Nezara Viridula fece una smorfia inorridita: – Ah, no grazie, avrei troppa paura, però quando la corrente sarà cessata una gitarella sul nuovo pianeta la farei volentieri. È sicuro quel cunicolo? Lo avete stabilizzato?
Le infinite obiezioni della dama fecero sorridere il maturo ufficiale. – Sì, certamente, e ora che abbiamo le coordinate del nastro al capo opposto potremo crearne anche uno molto più agevole e accogliente: solo allora comincerà la colonizzazione vera e propria, perché il passaggio attuale è decisamente poco raccomandabile per i civili. E comunque mi meraviglio ancora che quei primitivi siano riusciti a crearlo: come specie sono del tutto incapaci di compiere salti spaziotemporali e nessuno è ancora riuscito a capire quale diavoleria abbiano escogitato per aprire il tunnel. Se sono stati veramente loro a stabilire il collegamento e i nostri scienziati non hanno preso un abbaglio, allora devono averlo fatto per pura disperazione. Se fossi un ricercatore, non escluderei la possibilità che a crearlo siano state quelle simpatiche cimici, per quanto minuscole, ma per ora la tesi del canale di sfogo è in effetti la più accreditata. Io posso anche ammettere che sia verosimile, però in tal caso direi che una cosa è certa: chiunque di quei barbari abbia aperto il cunicolo è stato fortunato a non allacciarsi a un punto qualsiasi dello spazio siderale. Se il collegamento non fosse stato stabilito con un pianeta dotato della stessa atmosfera e della stessa pressione, sarebbero stati risucchiati in un istante nel vuoto assoluto. Ma forse quegli ignoranti non si sono nemmeno resi conto del rischio che correvano e della fortuna sfacciata che hanno avuto a raggiungere l’effetto desiderato. Per non parlare dell’opportunità di essere educati da una specie superiore che ha potuto portare il benessere nel loro mondo. Noi di sicuro un pianeta così remoto non lo avremmo mai trovato per caso.
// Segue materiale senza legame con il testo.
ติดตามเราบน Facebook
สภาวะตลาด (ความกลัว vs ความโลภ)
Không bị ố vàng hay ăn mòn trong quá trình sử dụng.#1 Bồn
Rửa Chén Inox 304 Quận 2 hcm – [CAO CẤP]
– Certo che rispetto a loro non siamo stati altrettanto fortunati: se penso a quest’afa insopportabile… – Il giorno avanzava e Lady Viridula, che aveva iniziato ad accusare gli effetti della canicola, si sventagliava ansimante.
– Oh, cara, ma un minimo di sacrificio è indispensabile per sostenere l’onere della missione civilizzatrice: pensate a quelle povere cimici che sono venute per prime sul nostro pianeta, a quei poveri esserini inoffensivi ridotti allo stremo dalle polveri tossiche di un branco di mollicci bipedi mammiferi senza un briciolo di senno!
Senza smettere di farsi aria, Lady Viridula si placò la sete succhiando fino in fondo la polpa di un’altra albicocca, poi dopo un istante di riflessione annuì: – Mi avete convinta: appena il cunicolo nuovo sarà pronto vi farò avere una nidiata di pupe. Nel frattempo volete gradire i servizi della casa?
A un cenno d’assenso soddisfatto e trepidante del maggiore, la dama verde smeraldo chiamò le ninfe a raccolta e l’ufficiale si allontanò assieme a una deliziosa giovane alla prima muta dalla livrea nera ricoperta di puntini bianchi.